■ **Selected excerpt**:
Nine IRA prisoners, including a man convicted of murdering Senator Billy Fox in 1974, will be freed from Portlaoise Prison tomorrow as part of the confidence-building measures intended to underpin the peace process.
The releases were agreed by the Government yesterday. All nine will be released on condition that they keep the peace and do not cause distress to the victims of the offences for which they were convicted. The conditions of their release prohibit them from doing or saying anything publicly to further the causes of the IRA.
The releases bring to 16 the number of prisoners freed in the Republic since the IRA reinstated its ceasefire last July.
Some 30 IRA prisoners remain in Portlaoise. About half of these are men convicted in this State. The remainder include about a dozen men transferred recently from British prisons and eight who are on remand awaiting trial.
All nine men being freed tomorrow were due to be released on dates between next summer and August, 2001. They include Sean Kinsella, who was convicted of murdering Senator Billy Fox, the only member of the Oireachtas to be killed during the current phase of the Troubles, at his home in Co Cavan in March, 1974.
Kinsella was sentenced to life imprisonment for murdering Senator Fox, but he escaped from Portlaoise two months after his conviction. He joined an IRA unit in England and was arrested there 11 months later after a shoot-out with police. He spent 20 years in jail in England and returned home last year. When gardai learned of this, they arrested him and returned him to Portlaoise.

■ **Data for review**:
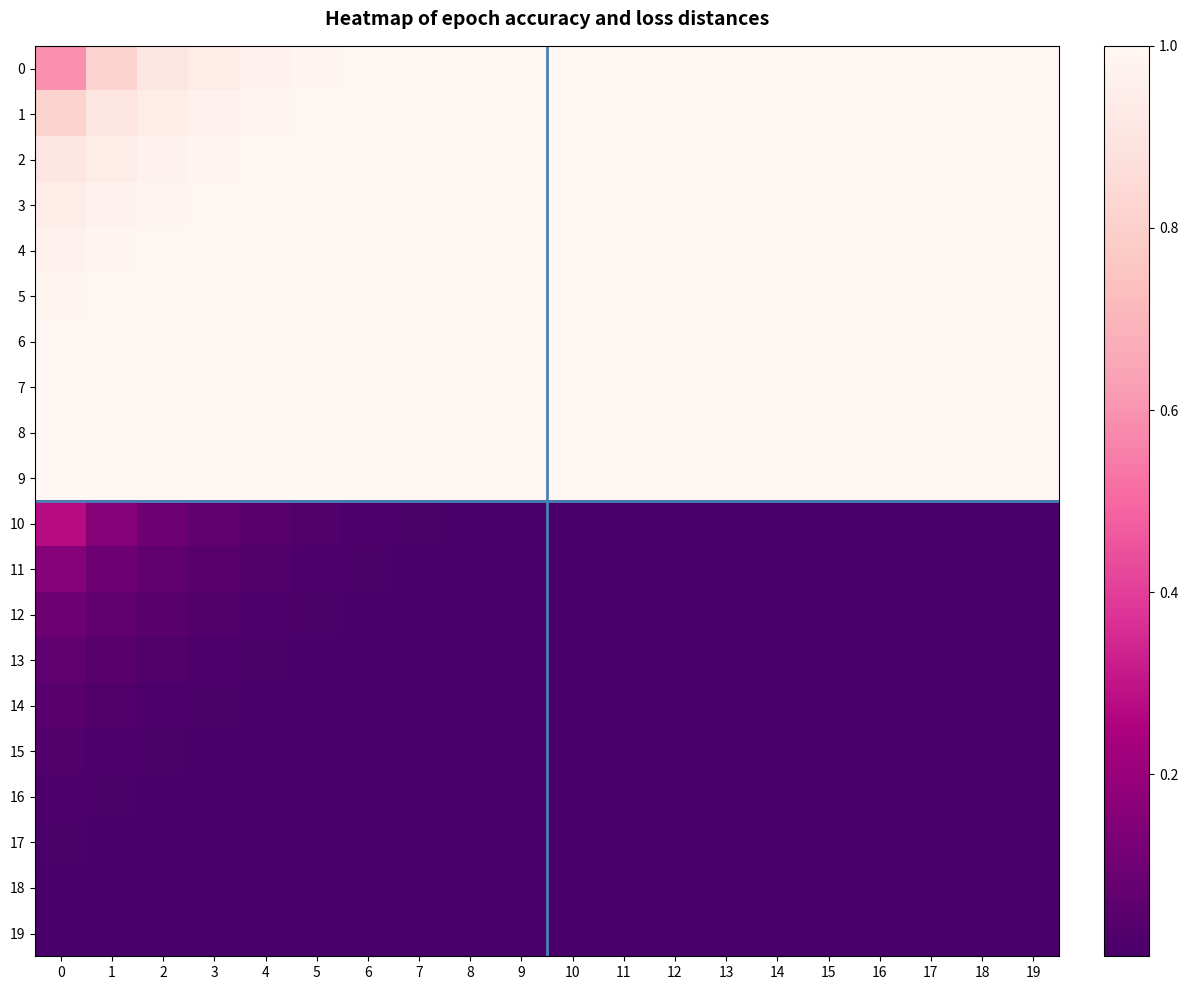

Reading right to left, extract all data points from this chart.

0: 19=1.0	18=1.0	17=1.0	16=1.0	15=1.0	14=1.0	13=1.0	12=1.0	11=1.0	10=1.0	9=1.0	8=1.0	7=1.0	6=1.0	5=1.0	4=1.0	3=0.9	2=0.9	1=0.8	0=0.6
1: 19=1.0	18=1.0	17=1.0	16=1.0	15=1.0	14=1.0	13=1.0	12=1.0	11=1.0	10=1.0	9=1.0	8=1.0	7=1.0	6=1.0	5=1.0	4=1.0	3=1.0	2=0.9	1=0.9	0=0.8
2: 19=1.0	18=1.0	17=1.0	16=1.0	15=1.0	14=1.0	13=1.0	12=1.0	11=1.0	10=1.0	9=1.0	8=1.0	7=1.0	6=1.0	5=1.0	4=1.0	3=1.0	2=1.0	1=0.9	0=0.9
3: 19=1.0	18=1.0	17=1.0	16=1.0	15=1.0	14=1.0	13=1.0	12=1.0	11=1.0	10=1.0	9=1.0	8=1.0	7=1.0	6=1.0	5=1.0	4=1.0	3=1.0	2=1.0	1=1.0	0=0.9
4: 19=1.0	18=1.0	17=1.0	16=1.0	15=1.0	14=1.0	13=1.0	12=1.0	11=1.0	10=1.0	9=1.0	8=1.0	7=1.0	6=1.0	5=1.0	4=1.0	3=1.0	2=1.0	1=1.0	0=1.0
5: 19=1.0	18=1.0	17=1.0	16=1.0	15=1.0	14=1.0	13=1.0	12=1.0	11=1.0	10=1.0	9=1.0	8=1.0	7=1.0	6=1.0	5=1.0	4=1.0	3=1.0	2=1.0	1=1.0	0=1.0
6: 19=1.0	18=1.0	17=1.0	16=1.0	15=1.0	14=1.0	13=1.0	12=1.0	11=1.0	10=1.0	9=1.0	8=1.0	7=1.0	6=1.0	5=1.0	4=1.0	3=1.0	2=1.0	1=1.0	0=1.0
7: 19=1.0	18=1.0	17=1.0	16=1.0	15=1.0	14=1.0	13=1.0	12=1.0	11=1.0	10=1.0	9=1.0	8=1.0	7=1.0	6=1.0	5=1.0	4=1.0	3=1.0	2=1.0	1=1.0	0=1.0
8: 19=1.0	18=1.0	17=1.0	16=1.0	15=1.0	14=1.0	13=1.0	12=1.0	11=1.0	10=1.0	9=1.0	8=1.0	7=1.0	6=1.0	5=1.0	4=1.0	3=1.0	2=1.0	1=1.0	0=1.0
9: 19=1.0	18=1.0	17=1.0	16=1.0	15=1.0	14=1.0	13=1.0	12=1.0	11=1.0	10=1.0	9=1.0	8=1.0	7=1.0	6=1.0	5=1.0	4=1.0	3=1.0	2=1.0	1=1.0	0=1.0
10: 19=0.0	18=0.0	17=0.0	16=0.0	15=0.0	14=0.0	13=0.0	12=0.0	11=0.0	10=0.0	9=0.0	8=0.0	7=0.0	6=0.0	5=0.0	4=0.0	3=0.1	2=0.1	1=0.2	0=0.3
11: 19=0.0	18=0.0	17=0.0	16=0.0	15=0.0	14=0.0	13=0.0	12=0.0	11=0.0	10=0.0	9=0.0	8=0.0	7=0.0	6=0.0	5=0.0	4=0.0	3=0.0	2=0.1	1=0.1	0=0.2
12: 19=0.0	18=0.0	17=0.0	16=0.0	15=0.0	14=0.0	13=0.0	12=0.0	11=0.0	10=0.0	9=0.0	8=0.0	7=0.0	6=0.0	5=0.0	4=0.0	3=0.0	2=0.0	1=0.1	0=0.1
13: 19=0.0	18=0.0	17=0.0	16=0.0	15=0.0	14=0.0	13=0.0	12=0.0	11=0.0	10=0.0	9=0.0	8=0.0	7=0.0	6=0.0	5=0.0	4=0.0	3=0.0	2=0.0	1=0.0	0=0.1
14: 19=0.0	18=0.0	17=0.0	16=0.0	15=0.0	14=0.0	13=0.0	12=0.0	11=0.0	10=0.0	9=0.0	8=0.0	7=0.0	6=0.0	5=0.0	4=0.0	3=0.0	2=0.0	1=0.0	0=0.0
15: 19=0.0	18=0.0	17=0.0	16=0.0	15=0.0	14=0.0	13=0.0	12=0.0	11=0.0	10=0.0	9=0.0	8=0.0	7=0.0	6=0.0	5=0.0	4=0.0	3=0.0	2=0.0	1=0.0	0=0.0
16: 19=0.0	18=0.0	17=0.0	16=0.0	15=0.0	14=0.0	13=0.0	12=0.0	11=0.0	10=0.0	9=0.0	8=0.0	7=0.0	6=0.0	5=0.0	4=0.0	3=0.0	2=0.0	1=0.0	0=0.0
17: 19=0.0	18=0.0	17=0.0	16=0.0	15=0.0	14=0.0	13=0.0	12=0.0	11=0.0	10=0.0	9=0.0	8=0.0	7=0.0	6=0.0	5=0.0	4=0.0	3=0.0	2=0.0	1=0.0	0=0.0
18: 19=0.0	18=0.0	17=0.0	16=0.0	15=0.0	14=0.0	13=0.0	12=0.0	11=0.0	10=0.0	9=0.0	8=0.0	7=0.0	6=0.0	5=0.0	4=0.0	3=0.0	2=0.0	1=0.0	0=0.0
19: 19=0.0	18=0.0	17=0.0	16=0.0	15=0.0	14=0.0	13=0.0	12=0.0	11=0.0	10=0.0	9=0.0	8=0.0	7=0.0	6=0.0	5=0.0	4=0.0	3=0.0	2=0.0	1=0.0	0=0.0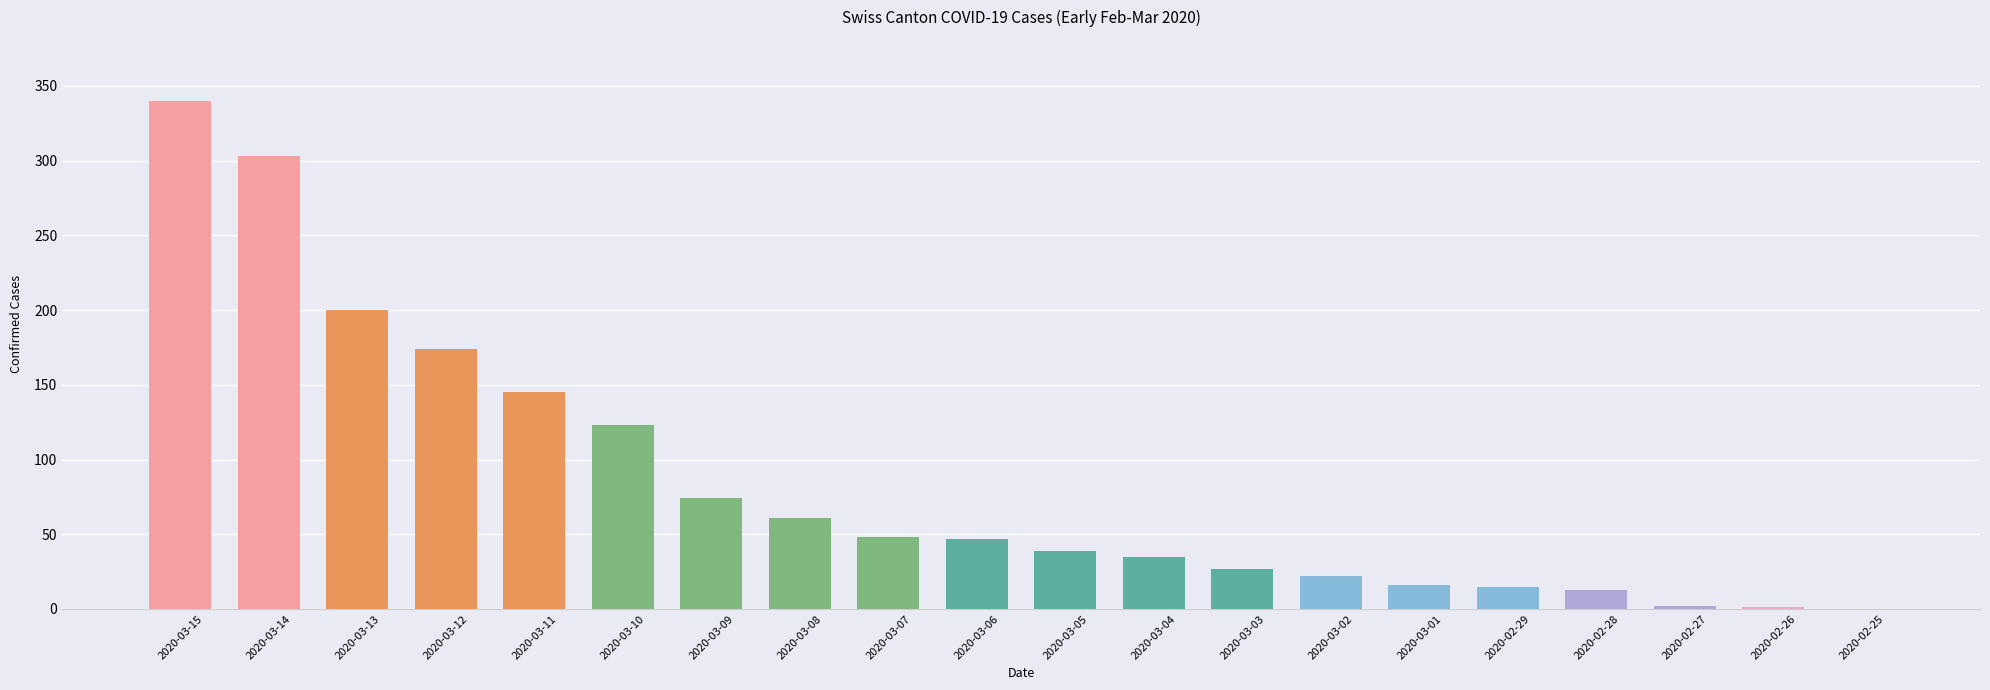

At which category does the chart reach its peak across all series?

2020-03-15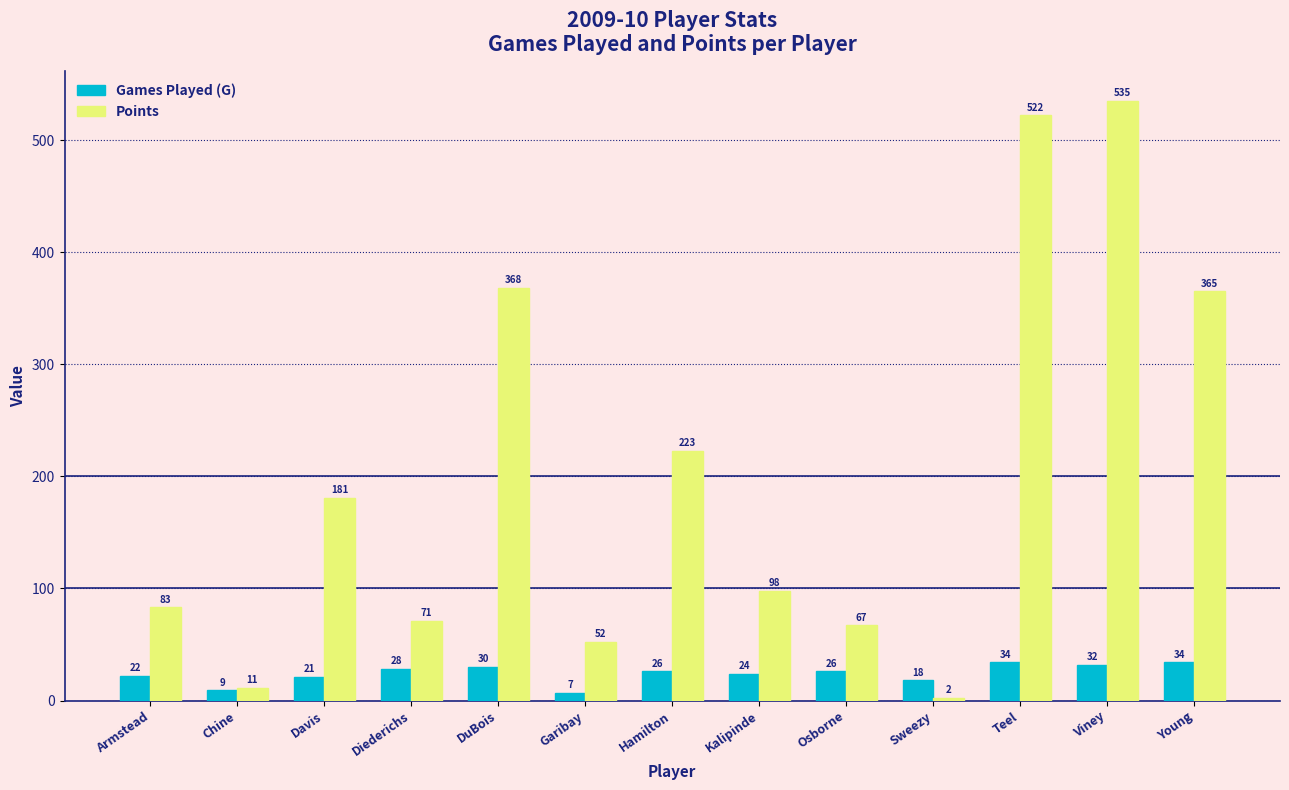

Count the number of categories in the chart.

13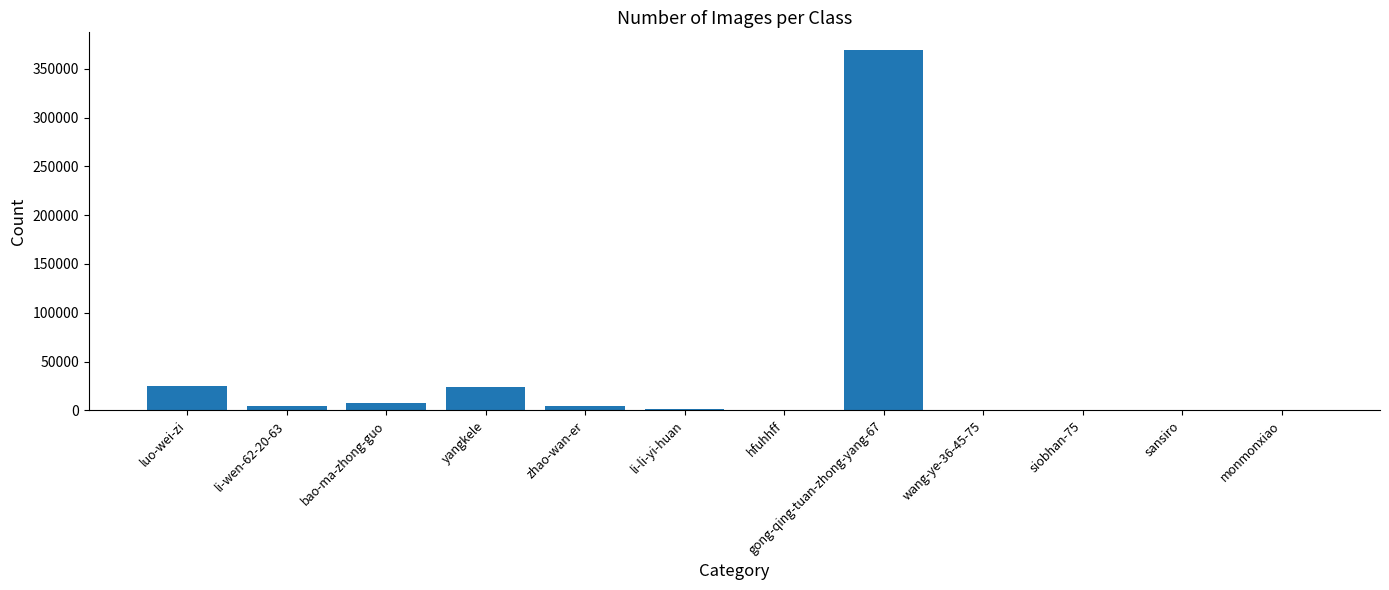

What is the sum of all values?

436075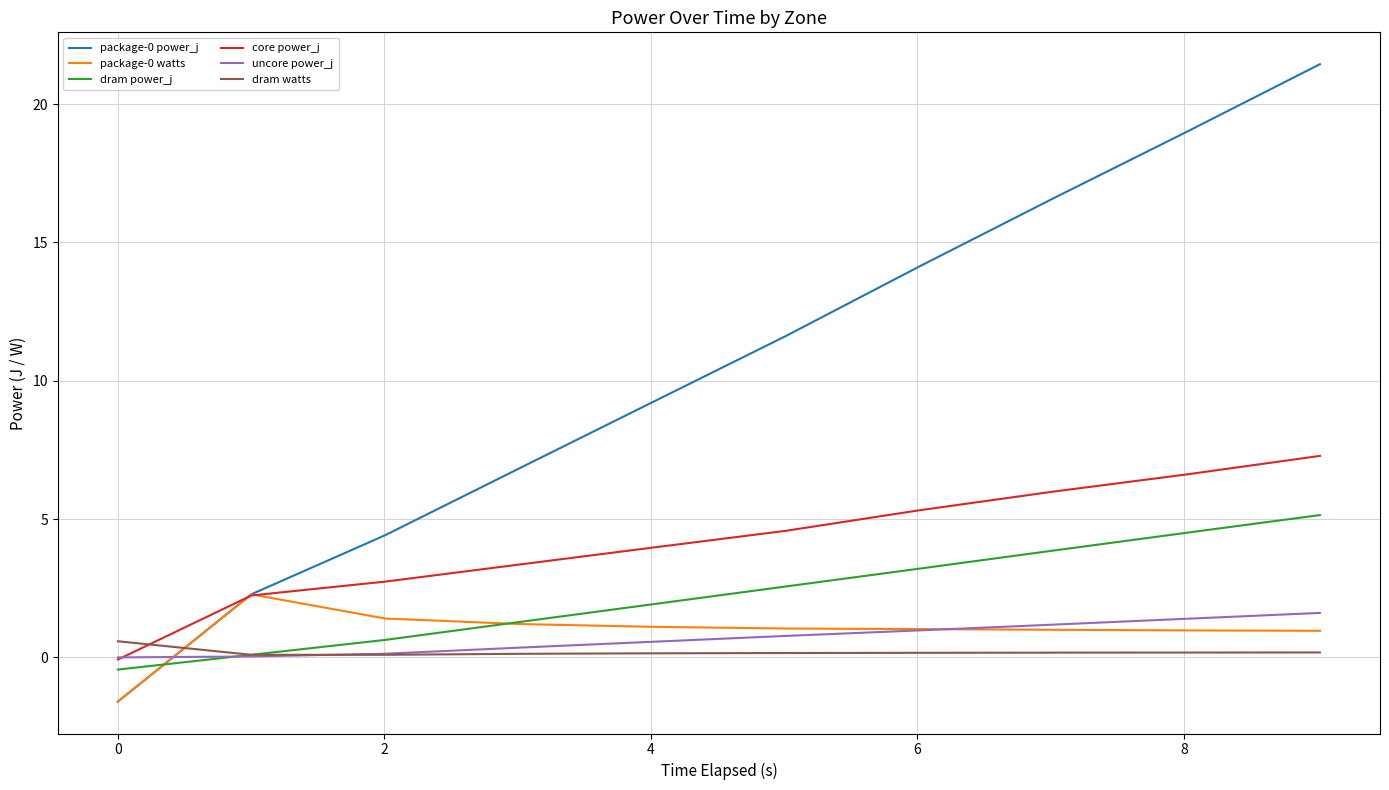

What is the minimum value for package-0 power_j?

-1.6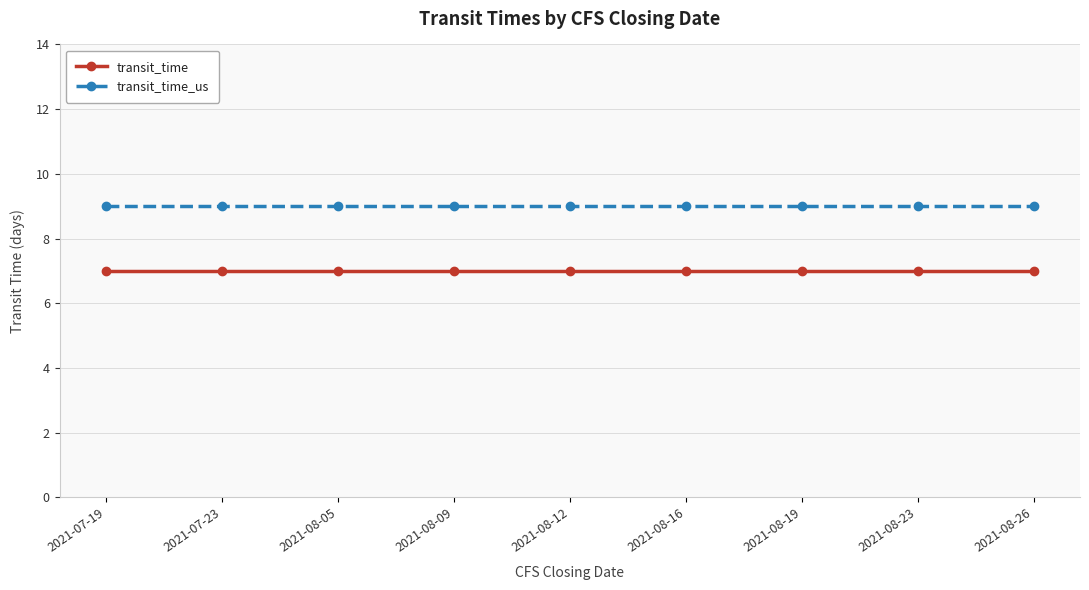

List the series in order of their overall mean, highest first.

transit_time_us, transit_time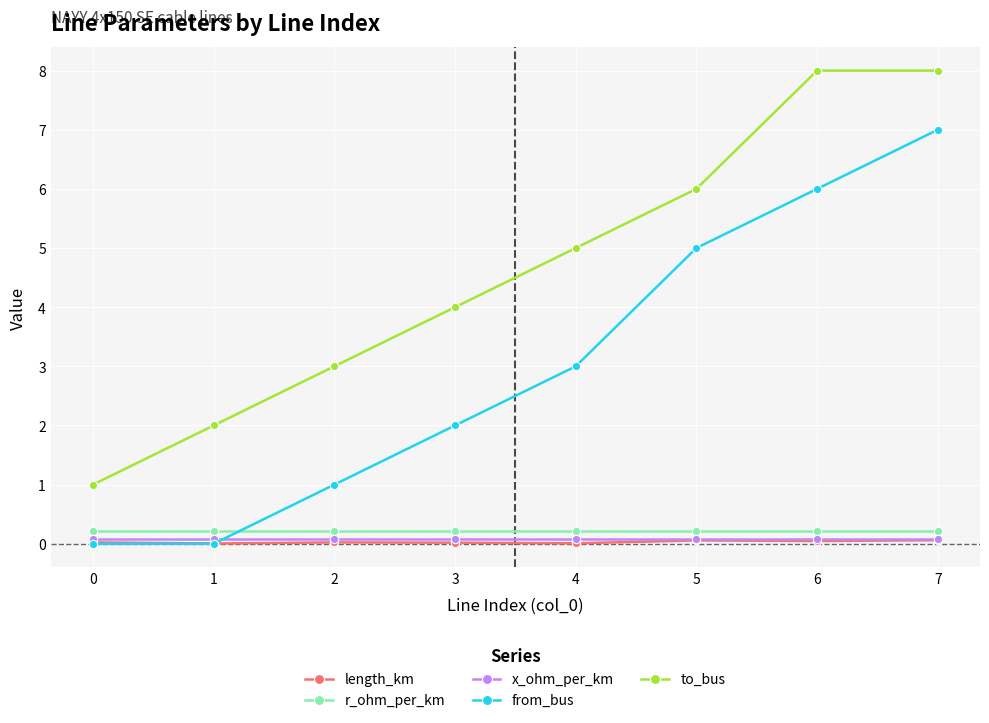

How many intersections are there between from_bus and x_ohm_per_km?

1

■ **Required work**:
1. In the article on IRA prisoner releases, translate this sentence into Spanish: "The releases were agreed by the Government yesterday."
2. According to the article on IRA prisoner releases, how many years did Sean Kinsella spend in jail in England?

■ **Results by task**:
1. Las excarcelaciones fueron acordadas por el Gobierno ayer.

2. 20 years.